In “Tell Us About Your Experience,” an office worker who’s sick of filling out satisfaction surveys decides to rebel. Elsewhere, Henry Harris attends the funeral of a man who shared his same name just to “vamp his own self-esteem” by way of eulogies. In another story, a teenage boy saves his parents’ marriage by scapegoating a Russian dissident violinist whom his mother is enamored with.
The book’s women are lonely: one is estranged from her daughter and takes up community service, caring for an elderly woman in a retirement home during a pandemic. In a magical realist entry, a Jewish woman fashions a golem out of meatloaf to be her companion.
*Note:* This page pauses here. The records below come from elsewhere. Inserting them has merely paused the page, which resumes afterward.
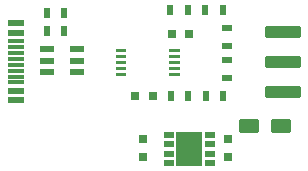
<source format=gtp>
G04*
G04 #@! TF.GenerationSoftware,Altium Limited,Altium Designer,24.4.1 (13)*
G04*
G04 Layer_Color=8421504*
%FSLAX25Y25*%
%MOIN*%
G70*
G04*
G04 #@! TF.SameCoordinates,79C11BDE-9AA4-4B6C-B3B8-DA90EC57A962*
G04*
G04*
G04 #@! TF.FilePolarity,Positive*
G04*
G01*
G75*
G04:AMPARAMS|DCode=16|XSize=39.37mil|YSize=118.11mil|CornerRadius=4.92mil|HoleSize=0mil|Usage=FLASHONLY|Rotation=90.000|XOffset=0mil|YOffset=0mil|HoleType=Round|Shape=RoundedRectangle|*
%AMROUNDEDRECTD16*
21,1,0.03937,0.10827,0,0,90.0*
21,1,0.02953,0.11811,0,0,90.0*
1,1,0.00984,0.05413,0.01476*
1,1,0.00984,0.05413,-0.01476*
1,1,0.00984,-0.05413,-0.01476*
1,1,0.00984,-0.05413,0.01476*
%
%ADD16ROUNDEDRECTD16*%
%ADD17R,0.02362X0.03543*%
G04:AMPARAMS|DCode=18|XSize=47.64mil|YSize=23.23mil|CornerRadius=2.9mil|HoleSize=0mil|Usage=FLASHONLY|Rotation=180.000|XOffset=0mil|YOffset=0mil|HoleType=Round|Shape=RoundedRectangle|*
%AMROUNDEDRECTD18*
21,1,0.04764,0.01742,0,0,180.0*
21,1,0.04183,0.02323,0,0,180.0*
1,1,0.00581,-0.02092,0.00871*
1,1,0.00581,0.02092,0.00871*
1,1,0.00581,0.02092,-0.00871*
1,1,0.00581,-0.02092,-0.00871*
%
%ADD18ROUNDEDRECTD18*%
%ADD19R,0.03543X0.02362*%
%ADD20R,0.03150X0.03150*%
%ADD21R,0.03150X0.03150*%
%ADD22R,0.08700X0.11800*%
%ADD23R,0.03600X0.02000*%
%ADD24R,0.05709X0.02362*%
%ADD25R,0.05709X0.01181*%
G04:AMPARAMS|DCode=26|XSize=67.32mil|YSize=48.42mil|CornerRadius=6.05mil|HoleSize=0mil|Usage=FLASHONLY|Rotation=180.000|XOffset=0mil|YOffset=0mil|HoleType=Round|Shape=RoundedRectangle|*
%AMROUNDEDRECTD26*
21,1,0.06732,0.03632,0,0,180.0*
21,1,0.05522,0.04842,0,0,180.0*
1,1,0.01211,-0.02761,0.01816*
1,1,0.01211,0.02761,0.01816*
1,1,0.01211,0.02761,-0.01816*
1,1,0.01211,-0.02761,-0.01816*
%
%ADD26ROUNDEDRECTD26*%
G36*
X62894Y17028D02*
X59449D01*
Y18012D01*
X62894D01*
Y17028D01*
D02*
G37*
G36*
Y18996D02*
X59449D01*
Y19980D01*
X62894D01*
Y18996D01*
D02*
G37*
G36*
Y20965D02*
X59449D01*
Y21949D01*
X62894D01*
Y20965D01*
D02*
G37*
G36*
Y22933D02*
X59449D01*
Y23917D01*
X62894D01*
Y22933D01*
D02*
G37*
G36*
Y24902D02*
X59449D01*
Y25886D01*
X62894D01*
Y24902D01*
D02*
G37*
G36*
X80709Y17028D02*
X77264D01*
Y18012D01*
X80709D01*
Y17028D01*
D02*
G37*
G36*
Y18996D02*
X77264D01*
Y19980D01*
X80709D01*
Y18996D01*
D02*
G37*
G36*
Y20965D02*
X77264D01*
Y21949D01*
X80709D01*
Y20965D01*
D02*
G37*
G36*
Y22933D02*
X77264D01*
Y23917D01*
X80709D01*
Y22933D01*
D02*
G37*
G36*
Y24902D02*
X77264D01*
Y25886D01*
X80709D01*
Y24902D01*
D02*
G37*
D16*
X115157Y11850D02*
D03*
Y21850D02*
D03*
Y31850D02*
D03*
D17*
X42323Y37992D02*
D03*
X36417D02*
D03*
X42323Y31890D02*
D03*
X36417D02*
D03*
X95353Y10335D02*
D03*
X89447D02*
D03*
X77756D02*
D03*
X83661D02*
D03*
X77658Y39173D02*
D03*
X83563D02*
D03*
X95255D02*
D03*
X89349D02*
D03*
D18*
X36640Y18406D02*
D03*
Y22146D02*
D03*
Y25886D02*
D03*
X46522D02*
D03*
Y22146D02*
D03*
Y18406D02*
D03*
D19*
X96653Y22244D02*
D03*
Y16339D02*
D03*
Y27165D02*
D03*
Y33071D02*
D03*
D20*
X71752Y10335D02*
D03*
X65847D02*
D03*
X78051Y31102D02*
D03*
X83957D02*
D03*
D21*
X68504Y-9941D02*
D03*
Y-4035D02*
D03*
X96752Y-9941D02*
D03*
Y-4035D02*
D03*
D22*
X83957Y-7382D02*
D03*
D23*
X90857Y-2682D02*
D03*
Y-5782D02*
D03*
Y-8982D02*
D03*
Y-12082D02*
D03*
X77057D02*
D03*
Y-8982D02*
D03*
Y-5782D02*
D03*
Y-2682D02*
D03*
D24*
X26161Y34555D02*
D03*
Y31405D02*
D03*
Y12114D02*
D03*
Y8965D02*
D03*
D25*
Y22744D02*
D03*
Y24713D02*
D03*
Y26681D02*
D03*
Y28650D02*
D03*
Y20776D02*
D03*
Y18807D02*
D03*
Y16839D02*
D03*
Y14870D02*
D03*
D26*
X103839Y295D02*
D03*
X114469D02*
D03*
M02*

</source>
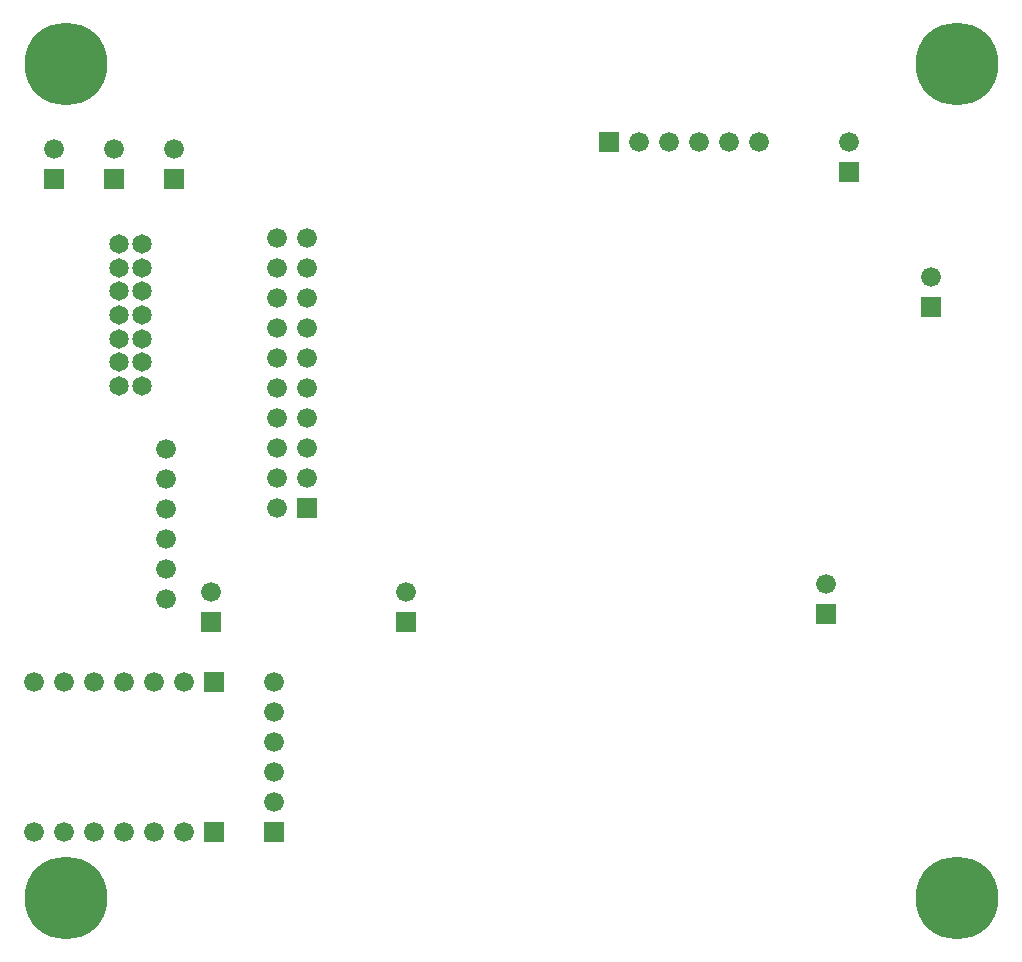
<source format=gbr>
G04 start of page 7 for group -4062 idx -4062 *
G04 Title: (unknown), soldermask *
G04 Creator: pcb 20110918 *
G04 CreationDate: Thu Aug 28 18:43:41 2014 UTC *
G04 For: fosse *
G04 Format: Gerber/RS-274X *
G04 PCB-Dimensions: 348000 372000 *
G04 PCB-Coordinate-Origin: lower left *
%MOIN*%
%FSLAX25Y25*%
%LNBOTTOMMASK*%
%ADD65C,0.0651*%
%ADD64C,0.2760*%
%ADD63C,0.0001*%
%ADD62C,0.0660*%
G54D62*X110500Y241000D03*
G54D63*G36*
X315200Y271300D02*Y264700D01*
X321800D01*
Y271300D01*
X315200D01*
G37*
G54D62*X318500Y278000D03*
G54D63*G36*
X207700Y326300D02*Y319700D01*
X214300D01*
Y326300D01*
X207700D01*
G37*
G54D62*X221000Y323000D03*
X231000D03*
X241000D03*
G54D64*X327000Y349000D03*
G54D62*X251000Y323000D03*
X261000D03*
G54D63*G36*
X287700Y316300D02*Y309700D01*
X294300D01*
Y316300D01*
X287700D01*
G37*
G54D62*X291000Y323000D03*
G54D63*G36*
X280200Y168800D02*Y162200D01*
X286800D01*
Y168800D01*
X280200D01*
G37*
G54D62*X283500Y175500D03*
X110500Y221000D03*
X100500D03*
X110500Y231000D03*
X100500D03*
Y241000D03*
X110500Y251000D03*
Y261000D03*
Y271000D03*
Y281000D03*
Y291000D03*
X100500Y251000D03*
Y261000D03*
Y271000D03*
Y281000D03*
Y291000D03*
G54D63*G36*
X107200Y204300D02*Y197700D01*
X113800D01*
Y204300D01*
X107200D01*
G37*
G54D62*X100500Y201000D03*
X110500Y211000D03*
X100500D03*
G54D63*G36*
X140200Y166300D02*Y159700D01*
X146800D01*
Y166300D01*
X140200D01*
G37*
G54D62*X143500Y173000D03*
G54D63*G36*
X75200Y166300D02*Y159700D01*
X81800D01*
Y166300D01*
X75200D01*
G37*
G54D62*X78500Y173000D03*
X63500Y170500D03*
Y180500D03*
Y190500D03*
Y200500D03*
Y210500D03*
Y220500D03*
G54D65*X47626Y241630D03*
Y249504D03*
X55500Y241630D03*
Y249504D03*
X47626Y257378D03*
X55500D03*
X47626Y265252D03*
Y273126D03*
Y281000D03*
X55500Y265252D03*
Y273126D03*
Y281000D03*
Y288874D03*
G54D63*G36*
X62700Y313800D02*Y307200D01*
X69300D01*
Y313800D01*
X62700D01*
G37*
G54D62*X66000Y320500D03*
G54D65*X47626Y288874D03*
G54D63*G36*
X42700Y313800D02*Y307200D01*
X49300D01*
Y313800D01*
X42700D01*
G37*
G54D62*X46000Y320500D03*
G54D63*G36*
X22700Y313800D02*Y307200D01*
X29300D01*
Y313800D01*
X22700D01*
G37*
G54D62*X26000Y320500D03*
G54D64*X30000Y349000D03*
G54D63*G36*
X76200Y96300D02*Y89700D01*
X82800D01*
Y96300D01*
X76200D01*
G37*
G36*
Y146300D02*Y139700D01*
X82800D01*
Y146300D01*
X76200D01*
G37*
G54D62*X69500Y93000D03*
X59500D03*
X49500D03*
X39500D03*
X29500D03*
X19500D03*
G54D64*X30000Y71000D03*
G54D62*X69500Y143000D03*
X59500D03*
X49500D03*
X39500D03*
X29500D03*
X19500D03*
G54D63*G36*
X96200Y96300D02*Y89700D01*
X102800D01*
Y96300D01*
X96200D01*
G37*
G54D64*X327000Y71000D03*
G54D62*X99500Y103000D03*
Y113000D03*
Y123000D03*
Y133000D03*
Y143000D03*
M02*

</source>
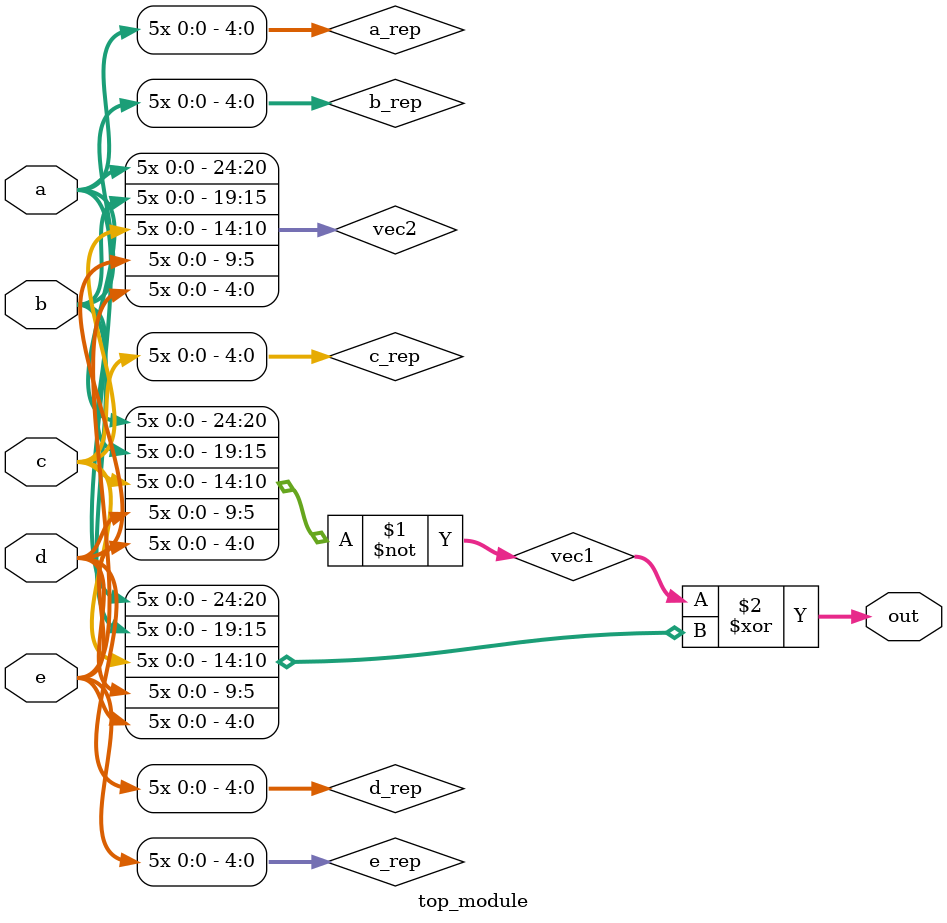
<source format=sv>
module top_module (
    input a,
    input b,
    input c,
    input d,
    input e,
    output [24:0] out
);
    wire [4:0] a_rep = {5{a}};
    wire [4:0] b_rep = {5{b}};
    wire [4:0] c_rep = {5{c}};
    wire [4:0] d_rep = {5{d}};
    wire [4:0] e_rep = {5{e}};

    wire [24:0] vec1 = ~{a_rep, b_rep, c_rep, d_rep, e_rep};
    wire [24:0] vec2 = {a_rep, b_rep, c_rep, d_rep, e_rep};

    assign out = vec1 ^ vec2;

endmodule

</source>
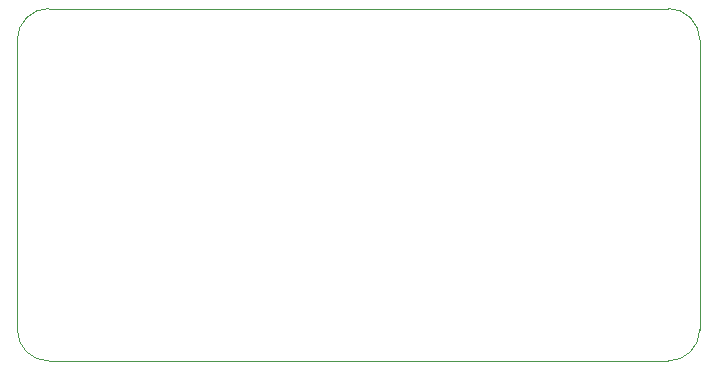
<source format=gbr>
%TF.GenerationSoftware,Altium Limited,Altium Designer,24.4.1 (13)*%
G04 Layer_Color=0*
%FSLAX45Y45*%
%MOMM*%
%TF.SameCoordinates,62A203F9-3C5A-4200-B48A-7B08D2958CDC*%
%TF.FilePolarity,Positive*%
%TF.FileFunction,Profile,NP*%
%TF.Part,Single*%
G01*
G75*
%TA.AperFunction,Profile*%
%ADD30C,0.02540*%
D30*
X11036262Y7150100D02*
Y9474200D01*
X11036262Y9474257D01*
Y9601200D01*
D02*
G02*
X11302857Y9867938I266738J-0D01*
G01*
X11303000Y9867939D01*
X16243300Y9867938D01*
X16052800Y9867938D01*
X16548100D01*
D02*
G02*
X16814838Y9601200I0J-266738D01*
G01*
Y7404100D01*
X16814838Y7150100D01*
D02*
G02*
X16548100Y6883362I-266738J-0D01*
G01*
X11303114Y6883362D01*
X11303000Y6883362D01*
D02*
G02*
X11036262Y7150100I0J266738D01*
G01*
%TF.MD5,359db09fad1f6ece1de8102e3fbc04ff*%
M02*

</source>
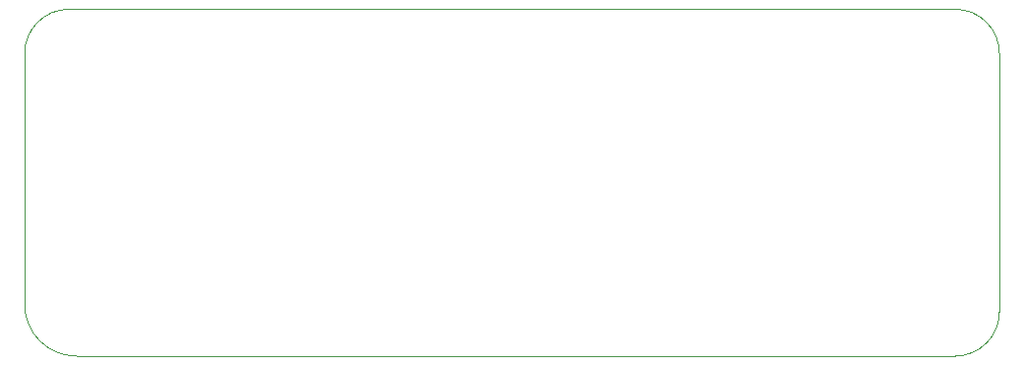
<source format=gbr>
G04 #@! TF.GenerationSoftware,KiCad,Pcbnew,(5.1.5)-3*
G04 #@! TF.CreationDate,2021-03-03T13:10:29+01:00*
G04 #@! TF.ProjectId,LedArray,4c656441-7272-4617-992e-6b696361645f,rev?*
G04 #@! TF.SameCoordinates,Original*
G04 #@! TF.FileFunction,Profile,NP*
%FSLAX46Y46*%
G04 Gerber Fmt 4.6, Leading zero omitted, Abs format (unit mm)*
G04 Created by KiCad (PCBNEW (5.1.5)-3) date 2021-03-03 13:10:29*
%MOMM*%
%LPD*%
G04 APERTURE LIST*
%ADD10C,0.050000*%
G04 APERTURE END LIST*
D10*
X34290000Y-95250000D02*
G75*
G02X38100000Y-91440000I3810000J0D01*
G01*
X34290000Y-116840000D02*
X34290000Y-95250000D01*
X114300000Y-91440000D02*
X38100000Y-91440000D01*
X38735000Y-121285000D02*
G75*
G02X34290000Y-116840000I0J4445000D01*
G01*
X114300000Y-121285000D02*
X38735000Y-121285000D01*
X118110000Y-117475000D02*
G75*
G02X114300000Y-121285000I-3810000J0D01*
G01*
X118110000Y-95250000D02*
X118110000Y-117475000D01*
X114300000Y-91440000D02*
G75*
G02X118110000Y-95250000I0J-3810000D01*
G01*
M02*

</source>
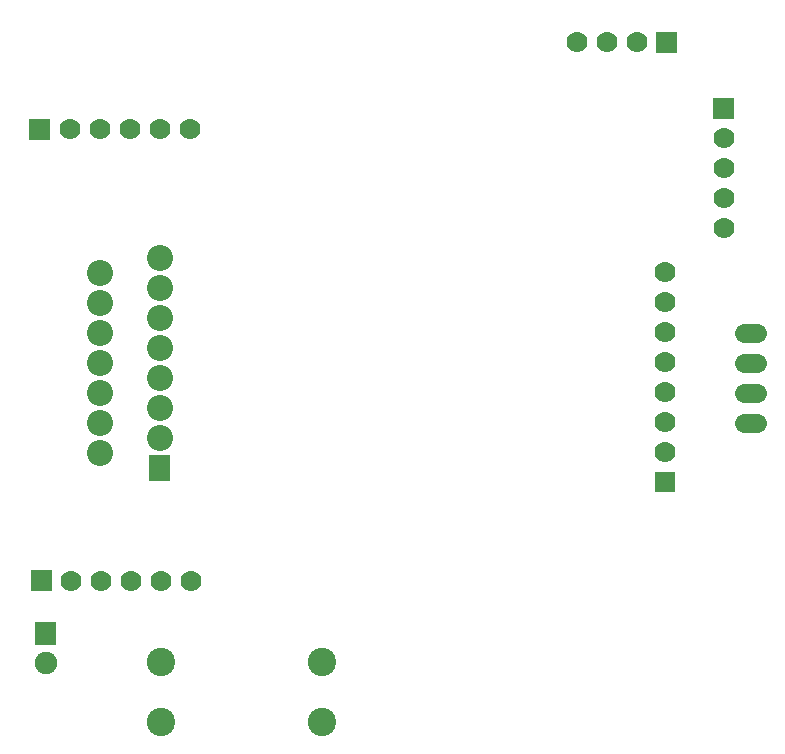
<source format=gbs>
G04 Layer: BottomSolderMaskLayer*
G04 EasyEDA v6.4.19.3, 2021-04-15T18:17:59+02:00*
G04 27ca5f04d03341a3abaed076034c1fd4,b26f2b340a5143eda07d108a38fc4859,10*
G04 Gerber Generator version 0.2*
G04 Scale: 100 percent, Rotated: No, Reflected: No *
G04 Dimensions in millimeters *
G04 leading zeros omitted , absolute positions ,4 integer and 5 decimal *
%FSLAX45Y45*%
%MOMM*%

%ADD45C,1.6027*%
%ADD48C,2.2032*%
%ADD50C,1.7780*%
%ADD51R,1.7780X1.7780*%
%ADD54C,1.9032*%
%ADD55C,2.4032*%

%LPD*%
D45*
X7002906Y4635500D02*
G01*
X6890893Y4635500D01*
X7002906Y4889500D02*
G01*
X6890893Y4889500D01*
X7002906Y5143500D02*
G01*
X6890893Y5143500D01*
X7002906Y5397500D02*
G01*
X6890893Y5397500D01*
D48*
G01*
X1943100Y6032500D03*
G01*
X1435100Y5905500D03*
G01*
X1943100Y5778500D03*
G01*
X1435100Y5651500D03*
G01*
X1943100Y5524500D03*
G01*
X1435100Y5397500D03*
G01*
X1943100Y5270500D03*
G01*
X1435100Y5143500D03*
G01*
X1943100Y5016500D03*
G01*
X1435100Y4889500D03*
G01*
X1943100Y4762500D03*
G01*
X1435100Y4635500D03*
G01*
X1943100Y4508500D03*
G01*
X1435100Y4381500D03*
G36*
X1852929Y4144263D02*
G01*
X1852929Y4364736D01*
X2033270Y4364736D01*
X2033270Y4144263D01*
G37*
D50*
G01*
X2209800Y3302000D03*
G01*
X1955800Y3302000D03*
G01*
X1701800Y3302000D03*
G01*
X1447800Y3302000D03*
G01*
X1193800Y3302000D03*
G36*
X850900Y3213100D02*
G01*
X850900Y3390900D01*
X1028700Y3390900D01*
X1028700Y3213100D01*
G37*
G01*
X2197100Y7124700D03*
G01*
X1943100Y7124700D03*
G01*
X1689100Y7124700D03*
G01*
X1435100Y7124700D03*
G01*
X1181100Y7124700D03*
G36*
X838200Y7035800D02*
G01*
X838200Y7213600D01*
X1016000Y7213600D01*
X1016000Y7035800D01*
G37*
D51*
G01*
X6223000Y4140200D03*
D50*
G01*
X6223000Y4394200D03*
G01*
X6223000Y4648200D03*
G01*
X6223000Y4902200D03*
G01*
X6223000Y5156200D03*
G01*
X6223000Y5410200D03*
G01*
X6223000Y5664200D03*
G01*
X6223000Y5918200D03*
G36*
X889000Y2762250D02*
G01*
X889000Y2952750D01*
X1066800Y2952750D01*
X1066800Y2762250D01*
G37*
D54*
G01*
X977900Y2603500D03*
D50*
G01*
X6718300Y6286500D03*
G01*
X6718300Y6540500D03*
G01*
X6718300Y6794500D03*
G01*
X6718300Y7048500D03*
G36*
X6629400Y7213600D02*
G01*
X6629400Y7391400D01*
X6807200Y7391400D01*
X6807200Y7213600D01*
G37*
D55*
G01*
X1955800Y2616200D03*
G01*
X1955800Y2108200D03*
G01*
X3314700Y2616200D03*
G01*
X3314700Y2108200D03*
G36*
X6146800Y7772400D02*
G01*
X6146800Y7950200D01*
X6324600Y7950200D01*
X6324600Y7772400D01*
G37*
D50*
G01*
X5981700Y7861300D03*
G01*
X5727700Y7861300D03*
G01*
X5473700Y7861300D03*
M02*

</source>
Elsewhere, the fear of being single leads a woman to tolerate dating a pugnacious man. People engage in strange, petty actions too: in “Sendings,” a nosy woman “blank mails, not blackmails” her neighbor for snubbing her on the street.
Commanding with their distanced points-of-view, these tales unveil the emotions between the truths people tell themselves and the truths they present to others. In “House Parties,” the hypocrisy of a neoliberal, nature-loving planned community is exposed by the wanton killing of a coyote. And in “Evermay Blair,” a school vice principal kills a girl in an act of vehicular manslaughter; his anguished efforts at self-redemption are gripping and tragic. In another tale, a woman who inherited her grandmother’s French milliner papier-mache head struggles to rid herself of it, but learns that psychic burdens aren’t so easily disposed of.
Morality balances on a precipice in the lingering short stories of House Parties, which are unflinching in exposing how people sometimes know what’s right, but still choose to do otherwise.